UniCredit sees crude oil futures heading higher in 2017, decline rates accelerating
Oil prices would likely head higher in the back-half of 2017 as world demand held up and natural declines in production at existing fields accelerated, a top strategist said.
Demand from China and India would each grow by 400,000 barrels per day next year, contributing over the half of the expected 1.3m b/d increase in global demand, Jochen Hitzfeld at UniCredit Research said in a research report sent to clients.
Increased consumption from within the Organisation of Petroleum Exporting Countries should not be "underestimated" either, he said.

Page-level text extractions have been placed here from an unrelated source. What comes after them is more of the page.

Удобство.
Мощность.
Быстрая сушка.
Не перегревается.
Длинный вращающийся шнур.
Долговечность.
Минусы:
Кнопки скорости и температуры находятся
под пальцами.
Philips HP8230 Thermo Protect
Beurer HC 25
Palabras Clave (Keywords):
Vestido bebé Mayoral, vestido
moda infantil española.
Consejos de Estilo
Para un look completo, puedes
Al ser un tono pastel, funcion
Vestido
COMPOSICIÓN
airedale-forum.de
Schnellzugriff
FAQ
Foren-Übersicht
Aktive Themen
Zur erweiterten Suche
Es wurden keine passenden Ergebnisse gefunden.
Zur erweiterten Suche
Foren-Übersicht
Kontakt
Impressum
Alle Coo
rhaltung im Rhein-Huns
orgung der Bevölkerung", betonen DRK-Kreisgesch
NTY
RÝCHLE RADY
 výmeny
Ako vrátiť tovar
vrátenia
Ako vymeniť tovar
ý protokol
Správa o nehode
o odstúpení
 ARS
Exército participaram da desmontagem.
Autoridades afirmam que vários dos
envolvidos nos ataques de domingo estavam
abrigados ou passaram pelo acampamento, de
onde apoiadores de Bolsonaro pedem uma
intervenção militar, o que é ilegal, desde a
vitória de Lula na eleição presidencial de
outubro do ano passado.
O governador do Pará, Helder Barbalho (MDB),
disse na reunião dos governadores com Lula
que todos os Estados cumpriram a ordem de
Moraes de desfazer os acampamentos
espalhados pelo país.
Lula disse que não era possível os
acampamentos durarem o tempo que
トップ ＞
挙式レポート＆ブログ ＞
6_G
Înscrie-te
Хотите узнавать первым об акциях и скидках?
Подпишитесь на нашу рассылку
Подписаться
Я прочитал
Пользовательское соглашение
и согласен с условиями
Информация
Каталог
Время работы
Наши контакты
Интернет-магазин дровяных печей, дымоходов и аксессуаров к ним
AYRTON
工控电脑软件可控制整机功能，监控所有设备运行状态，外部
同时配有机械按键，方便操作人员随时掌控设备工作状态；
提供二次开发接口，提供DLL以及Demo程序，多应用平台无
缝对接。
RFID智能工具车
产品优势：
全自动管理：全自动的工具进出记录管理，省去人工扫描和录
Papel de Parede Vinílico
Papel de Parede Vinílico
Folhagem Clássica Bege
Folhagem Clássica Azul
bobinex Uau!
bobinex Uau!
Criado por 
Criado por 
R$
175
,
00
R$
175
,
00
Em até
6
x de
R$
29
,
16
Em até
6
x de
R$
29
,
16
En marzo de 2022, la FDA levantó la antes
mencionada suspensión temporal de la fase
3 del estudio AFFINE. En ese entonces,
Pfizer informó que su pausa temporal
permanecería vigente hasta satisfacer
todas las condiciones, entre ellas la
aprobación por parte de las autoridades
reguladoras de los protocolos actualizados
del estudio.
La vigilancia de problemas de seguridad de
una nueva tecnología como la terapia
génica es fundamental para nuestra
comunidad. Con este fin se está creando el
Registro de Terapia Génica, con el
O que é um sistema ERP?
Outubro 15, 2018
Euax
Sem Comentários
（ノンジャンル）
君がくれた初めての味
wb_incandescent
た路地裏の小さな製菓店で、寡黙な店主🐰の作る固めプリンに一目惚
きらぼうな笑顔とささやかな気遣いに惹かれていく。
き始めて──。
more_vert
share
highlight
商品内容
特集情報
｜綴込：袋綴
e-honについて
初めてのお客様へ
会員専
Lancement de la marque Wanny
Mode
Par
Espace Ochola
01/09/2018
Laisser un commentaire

Assuming OPEC kept output at 33.0m b/d then a 900,000b/d shortfall in supplies would open up in the second half of 2017, Hitzfeld estimated, versus the 400,000 deficit he anticipated for the backhalf of 2016.
Lower investment in replacing existing reserves also meant natural decline rates were set to accelerate, the strategist added, referencing research from Wood Mackenzie according to whom corporates were planning to spend $1trn less on exploration.
In any case, recent research from IHS showed that explorers only found 2.8bn barrels-worth of crude oil and related liquids in 2015 - the lowest since 1954 - the strategist added.
Nonetheless, prices might yet drop in 2017, but for that to be the case Libya and Nigeria would need to overcome their respective fraught political situations and ramp-up output back to its pre-crisis level.
As of 15:35 BST front month West Texas Intermediate crude oil futures were 1.74% to $47.62 per barrel and Brent moved higher by 0.776% to $50.24 per barrel on the ICE.